Weiber brauchen Schutz in "Frauenhäusern" und Männer die sich von ihren Frauen schlagen lassen, sind keine Männer. Brutale Machologik.
Oder einfach die Behauptung der männlichen Eigenverantwortung.
Wie auch die Behauptung sich als Mann zu bezeichnen,nicht als Hetero-Mann, in meinen Augen von Selbstrespekt zeugt.
Denn meiner Meinung nach sind die Herausfoderungen denen wir als Männer gegenüberstehen nicht realer (Alltag) sondern mehr semantischer Natur.(Politik/Presse).
Also im Alltag der freundliche Gentleman, in der Politik der Kämpfer gegen dumpfbacken Ideologie ala Gender Mainstream.
Und lieber Arne; Frage eines interessierten Lesers: Ist die Gender M. von Feministinnen oder Schwulen - und Lesbenorganisationen erfunden worden?

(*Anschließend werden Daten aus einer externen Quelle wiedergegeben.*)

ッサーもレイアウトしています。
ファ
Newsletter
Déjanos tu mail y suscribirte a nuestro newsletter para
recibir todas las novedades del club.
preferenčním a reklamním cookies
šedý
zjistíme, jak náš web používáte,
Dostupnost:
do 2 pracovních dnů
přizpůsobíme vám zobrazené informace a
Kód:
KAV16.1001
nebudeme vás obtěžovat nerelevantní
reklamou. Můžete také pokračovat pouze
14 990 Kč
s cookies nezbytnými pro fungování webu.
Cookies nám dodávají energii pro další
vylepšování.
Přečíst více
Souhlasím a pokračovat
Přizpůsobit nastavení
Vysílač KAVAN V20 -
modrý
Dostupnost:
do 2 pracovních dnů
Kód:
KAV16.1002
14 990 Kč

Da die Genese des GM außerhalb des öffentlichen Diskurses entstanden und durchgesetzt (Rot/Grün)
wurde, würde mich interessieren wer sie; transportiert ?
Als (seit einem Jahr) Neuleser von ef kann ich eure Grenzen noch nicht einschätzen, aber ich weiss, um sich evtl. mit schwul/lesbischen Verbänden an zulegen, muß mann Mut haben.
Also weiter so gegen hirnrissigen Schwachsinn, den auch 80-90% der Frauen als solchen bezeichnen würden.
Denn der "Mitbewerber" sind nicht die Frauen sondern (Arne sag mir welche?) Ideologen, die sich auserkoren sehen den neuen Menschen zu schaffen. (Mein Idiologiedetektor blinkt und heult.)
MfG
Strackwitz

Kevin, am 30. September 2008 um 14:21 ( Link )

der staat sollte keine familienpolitik treiben.
stattdessen sollte es betriebskindergärten und gemeinnützige nachbarschaftshilfen geben.
nicht der staat, sondern die eltern müssen die verantwortung für ihrer kinder übernehmen.